Document images with source code
━━━
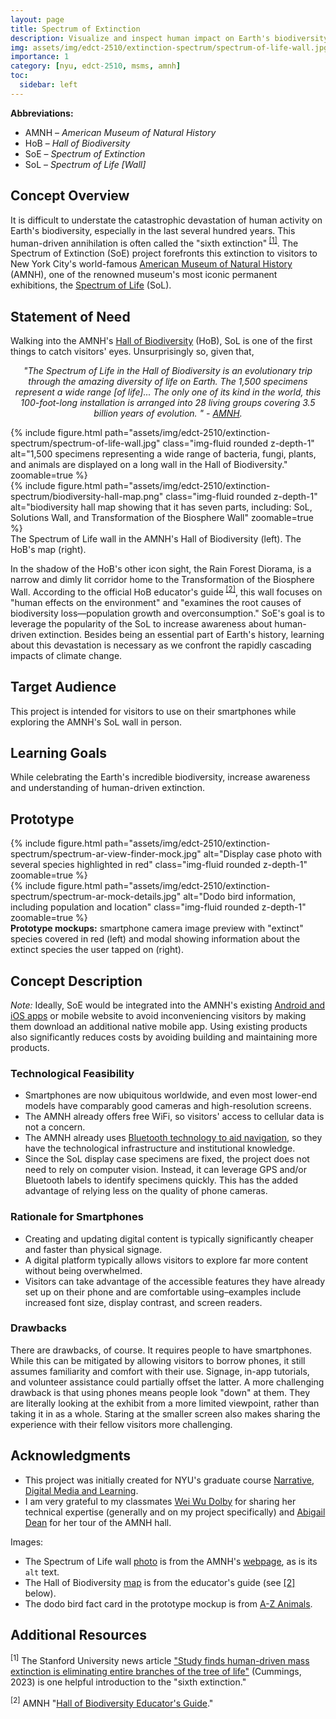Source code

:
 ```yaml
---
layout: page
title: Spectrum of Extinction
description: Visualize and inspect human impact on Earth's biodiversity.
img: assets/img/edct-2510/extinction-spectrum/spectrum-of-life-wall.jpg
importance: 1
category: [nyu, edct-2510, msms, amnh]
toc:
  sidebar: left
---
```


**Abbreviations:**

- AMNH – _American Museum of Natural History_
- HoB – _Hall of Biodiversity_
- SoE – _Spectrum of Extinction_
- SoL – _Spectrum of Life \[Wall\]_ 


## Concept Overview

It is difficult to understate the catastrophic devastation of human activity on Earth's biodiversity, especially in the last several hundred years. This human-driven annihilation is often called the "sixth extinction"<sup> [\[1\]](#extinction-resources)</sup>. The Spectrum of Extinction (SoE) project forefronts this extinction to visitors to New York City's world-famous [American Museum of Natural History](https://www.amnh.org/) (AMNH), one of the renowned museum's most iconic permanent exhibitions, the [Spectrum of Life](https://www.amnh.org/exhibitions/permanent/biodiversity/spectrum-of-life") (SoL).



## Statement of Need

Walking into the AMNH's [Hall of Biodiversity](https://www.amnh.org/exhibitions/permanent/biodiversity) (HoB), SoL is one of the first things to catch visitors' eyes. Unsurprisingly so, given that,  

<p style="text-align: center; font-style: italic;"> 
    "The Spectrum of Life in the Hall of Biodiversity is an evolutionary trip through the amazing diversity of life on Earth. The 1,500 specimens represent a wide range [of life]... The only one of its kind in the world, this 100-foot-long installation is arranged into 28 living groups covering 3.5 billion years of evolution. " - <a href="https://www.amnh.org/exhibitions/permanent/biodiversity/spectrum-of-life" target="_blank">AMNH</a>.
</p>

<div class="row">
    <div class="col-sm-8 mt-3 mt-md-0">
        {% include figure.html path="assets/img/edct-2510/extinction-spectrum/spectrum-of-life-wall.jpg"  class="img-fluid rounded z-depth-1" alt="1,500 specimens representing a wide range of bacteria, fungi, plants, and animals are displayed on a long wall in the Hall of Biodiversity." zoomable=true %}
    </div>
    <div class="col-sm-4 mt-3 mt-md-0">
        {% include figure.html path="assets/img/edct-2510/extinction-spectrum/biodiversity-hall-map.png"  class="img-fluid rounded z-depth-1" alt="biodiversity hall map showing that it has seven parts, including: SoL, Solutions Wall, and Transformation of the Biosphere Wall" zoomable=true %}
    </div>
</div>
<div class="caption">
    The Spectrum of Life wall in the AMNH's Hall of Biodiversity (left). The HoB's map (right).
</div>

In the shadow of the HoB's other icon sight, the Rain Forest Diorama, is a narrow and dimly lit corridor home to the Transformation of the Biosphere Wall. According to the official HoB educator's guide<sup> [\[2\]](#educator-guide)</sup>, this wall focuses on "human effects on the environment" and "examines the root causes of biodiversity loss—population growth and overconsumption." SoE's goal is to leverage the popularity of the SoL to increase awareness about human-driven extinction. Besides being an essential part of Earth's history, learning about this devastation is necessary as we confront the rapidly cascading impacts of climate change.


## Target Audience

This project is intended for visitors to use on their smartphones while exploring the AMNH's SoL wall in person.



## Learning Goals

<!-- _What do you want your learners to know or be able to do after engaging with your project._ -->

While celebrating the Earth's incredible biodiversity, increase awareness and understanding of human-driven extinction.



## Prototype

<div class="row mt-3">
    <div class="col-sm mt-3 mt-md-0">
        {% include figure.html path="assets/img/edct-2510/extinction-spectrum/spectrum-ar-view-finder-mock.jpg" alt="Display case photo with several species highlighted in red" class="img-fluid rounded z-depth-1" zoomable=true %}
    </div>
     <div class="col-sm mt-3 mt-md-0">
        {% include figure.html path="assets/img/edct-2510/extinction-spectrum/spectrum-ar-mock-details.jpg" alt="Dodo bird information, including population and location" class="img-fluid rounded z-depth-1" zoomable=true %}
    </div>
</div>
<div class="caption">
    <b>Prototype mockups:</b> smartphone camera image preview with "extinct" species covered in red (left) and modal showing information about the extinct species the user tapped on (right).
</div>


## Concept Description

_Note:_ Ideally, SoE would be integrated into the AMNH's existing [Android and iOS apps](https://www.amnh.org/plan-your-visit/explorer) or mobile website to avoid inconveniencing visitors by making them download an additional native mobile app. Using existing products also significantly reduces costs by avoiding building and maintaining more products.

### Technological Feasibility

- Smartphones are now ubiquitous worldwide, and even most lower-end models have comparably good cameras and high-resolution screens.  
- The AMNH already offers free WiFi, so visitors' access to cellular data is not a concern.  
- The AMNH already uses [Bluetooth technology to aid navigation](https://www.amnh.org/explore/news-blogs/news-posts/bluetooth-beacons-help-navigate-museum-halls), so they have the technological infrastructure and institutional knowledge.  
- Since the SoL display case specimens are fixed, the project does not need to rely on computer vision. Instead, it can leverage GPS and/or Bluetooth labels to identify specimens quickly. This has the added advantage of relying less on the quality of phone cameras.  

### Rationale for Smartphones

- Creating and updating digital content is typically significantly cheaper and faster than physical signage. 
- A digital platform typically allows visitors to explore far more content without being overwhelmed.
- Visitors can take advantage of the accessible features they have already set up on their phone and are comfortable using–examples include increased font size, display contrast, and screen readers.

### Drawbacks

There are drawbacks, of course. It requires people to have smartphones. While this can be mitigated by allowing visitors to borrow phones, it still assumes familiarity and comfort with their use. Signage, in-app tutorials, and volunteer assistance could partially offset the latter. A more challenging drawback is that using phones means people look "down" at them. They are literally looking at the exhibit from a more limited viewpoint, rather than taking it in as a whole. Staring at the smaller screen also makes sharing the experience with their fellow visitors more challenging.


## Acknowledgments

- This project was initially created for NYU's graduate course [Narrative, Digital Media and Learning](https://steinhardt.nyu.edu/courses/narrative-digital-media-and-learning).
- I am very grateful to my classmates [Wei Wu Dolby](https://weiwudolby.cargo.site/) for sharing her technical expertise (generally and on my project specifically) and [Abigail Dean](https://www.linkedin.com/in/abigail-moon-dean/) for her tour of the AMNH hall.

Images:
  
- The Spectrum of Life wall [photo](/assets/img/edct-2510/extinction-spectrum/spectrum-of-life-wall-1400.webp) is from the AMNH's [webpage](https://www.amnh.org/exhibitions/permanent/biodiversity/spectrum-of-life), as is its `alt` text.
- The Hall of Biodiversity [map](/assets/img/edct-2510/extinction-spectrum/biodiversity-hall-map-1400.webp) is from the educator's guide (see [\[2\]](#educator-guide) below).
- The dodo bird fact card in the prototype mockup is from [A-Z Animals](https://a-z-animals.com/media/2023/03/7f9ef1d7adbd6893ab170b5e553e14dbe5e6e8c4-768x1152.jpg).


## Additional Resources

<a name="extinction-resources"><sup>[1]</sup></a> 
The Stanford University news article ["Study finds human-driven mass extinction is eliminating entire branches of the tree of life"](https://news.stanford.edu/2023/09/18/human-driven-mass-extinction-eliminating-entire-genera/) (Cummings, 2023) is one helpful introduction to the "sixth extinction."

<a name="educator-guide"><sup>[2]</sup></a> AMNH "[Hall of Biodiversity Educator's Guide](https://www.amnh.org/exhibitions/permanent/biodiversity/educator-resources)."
━━━
Task objective: Establish how many lines of the data above contain "leverage". State that number and no more.

Worked solution: 2